Cellular communication ensures regulation of biological processes within various environments from single-celled to multicellular organisms.
The major types of signaling mechanisms that occur in multicellular organisms are paracrine, endocrine, autocrine, and direct signaling.
Receptors, either intracellular or cell-surface, bind to specific ligands, which activate numerous cellular processes.
Signaling molecules are necessary for the coordination of cellular responses by serving as ligands and binding to cell receptors.
Ligand binding to cell-surface receptors activates the receptor's intracellular components setting off a signaling pathway or cascade.

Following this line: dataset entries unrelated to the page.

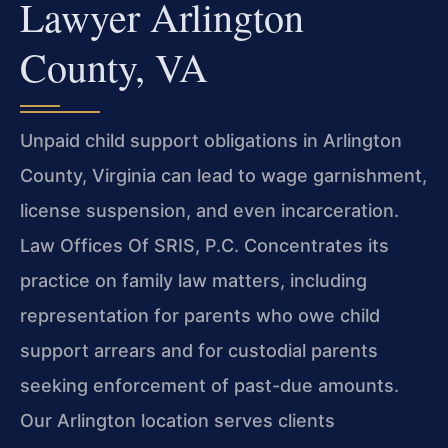
Lawyer Arlington
County, VA
Unpaid child support obligations in Arlington
County, Virginia can
lead to wage garnishment,
license suspension, and even incarceration.
Law Offices Of SRIS, P.C. Concentrates its
practice on family law
matters, including
representation for parents who owe child
support
arrears and for custodial parents
seeking enforcement of past-due
amounts.
Our Arlington location serves clients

Signaling pathway induction activates a sequence of enzymatic modifications that are recognized in turn by the next component downstream.
Signal cascades convey signals to the cell through the phosphorylation of molecules by kinases.
Gene expression, vital for cells to function properly, is the process of turning on a gene to produce RNA and protein.
The rush of adrenaline that leads to greater glucose availability is an example of an increase in metabolism.
Cell growth is promoted by ligands known as growth factors.
When a cell is damaged, unnecessary, or dangerous to an organism, a cell can initiate the mechanism for cell death known as apoptosis.
Yeasts utilize cell-surface receptors, mating factors, and signaling cascades in order to communicate.
Bacterial signaling allows bacteria to monitor cellular conditions and communicate with each other.